THE PROBLEM
Reproduce the data below word for word, beginning with the line that contains "List the series" and continuing through the end of the data. Leave the pictures out.

DATASET EXCERPTS

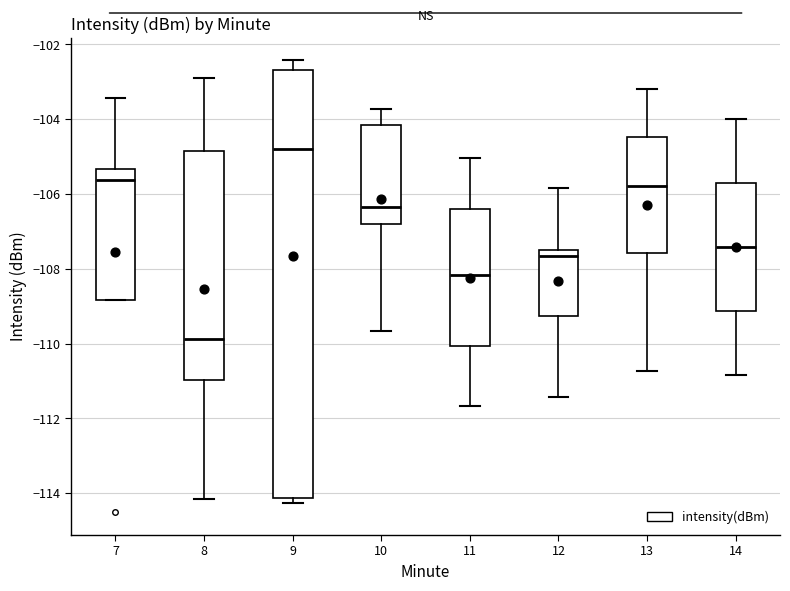

Reading left to right, transcribe this box plot: for each box, give where its median line is, the range the box spans, and where its two whiskers end, as read against the y-axis. The values are not printed on the chart, so give them approximately, as read against the axis.

7: median -105.6, box -108.8 to -105.4, whiskers -108.8 to -103.4
8: median -109.8, box -111.0 to -104.8, whiskers -114.2 to -103.0
9: median -104.8, box -114.2 to -102.6, whiskers -114.2 (just below the box's lower edge) to -102.4
10: median -106.4, box -106.8 to -104.2, whiskers -109.6 to -103.8
11: median -108.2, box -110.0 to -106.4, whiskers -111.6 to -105.0
12: median -107.6 (just below the box's upper edge), box -109.2 to -107.6, whiskers -111.4 to -105.8
13: median -105.8, box -107.6 to -104.4, whiskers -110.8 to -103.2
14: median -107.4, box -109.2 to -105.8, whiskers -110.8 to -104.0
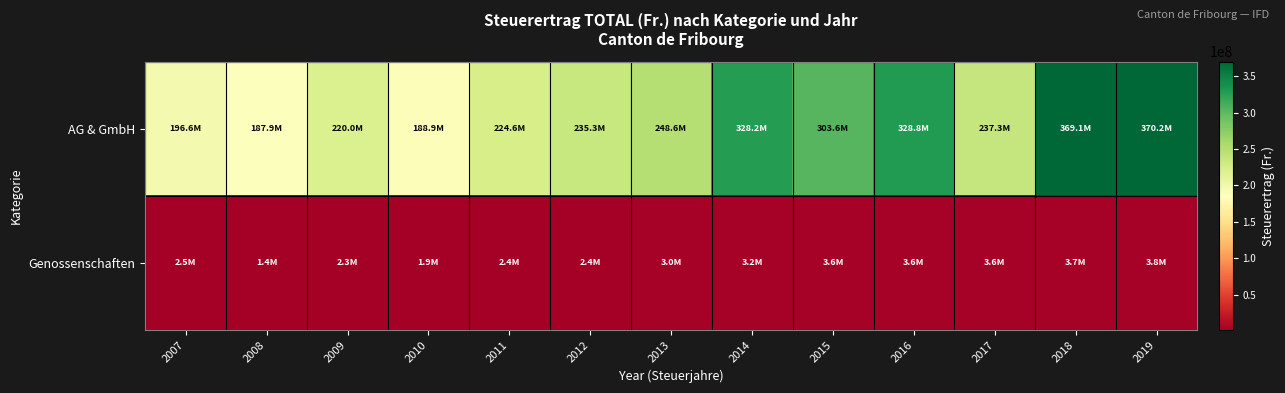

List the series in order of their peak value, highest first.

AG & GmbH, Genossenschaften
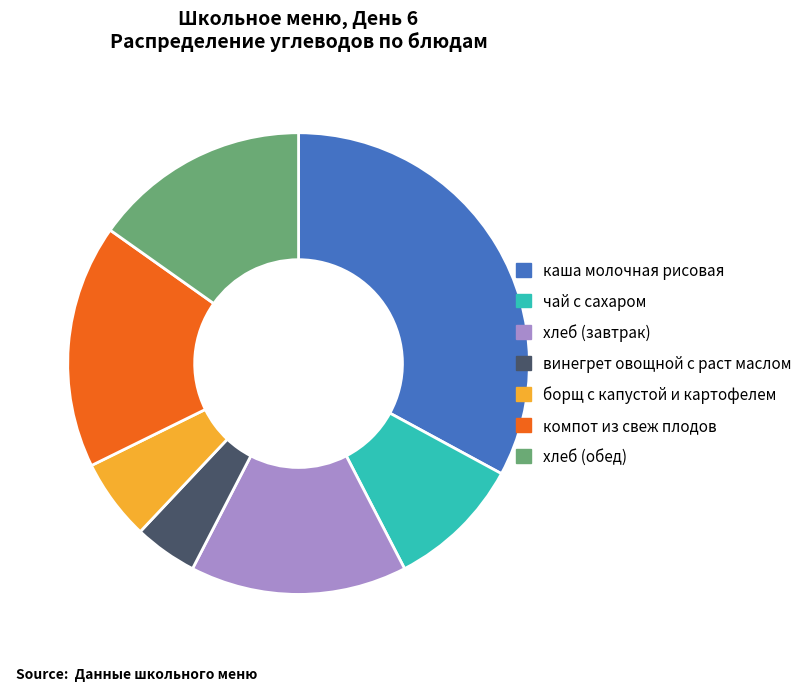

Which slice is the largest?

каша молочная рисовая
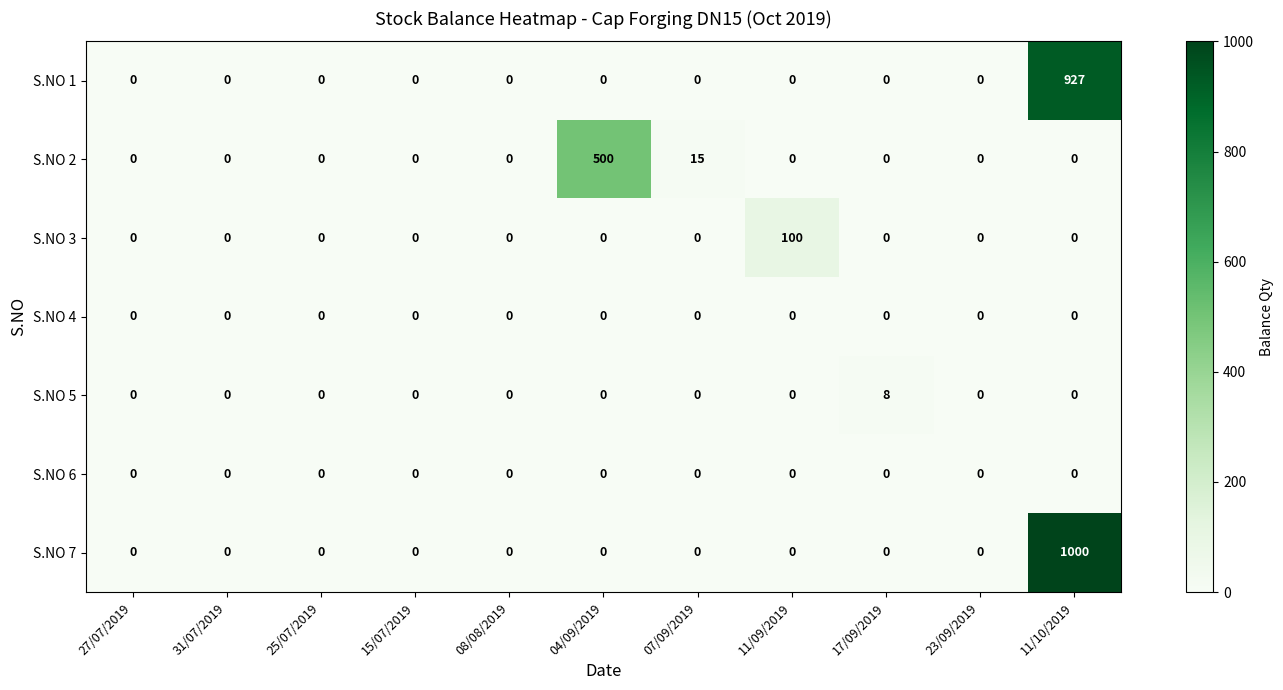

What is the difference between the highest and lowest values at 11/10/2019?

1000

RESPONSE TO THE TASK
List the series in order of their peak value, highest first.

AG & GmbH, Genossenschaften

Which slice is the largest?

каша молочная рисовая

What is the difference between the highest and lowest values at 11/10/2019?

1000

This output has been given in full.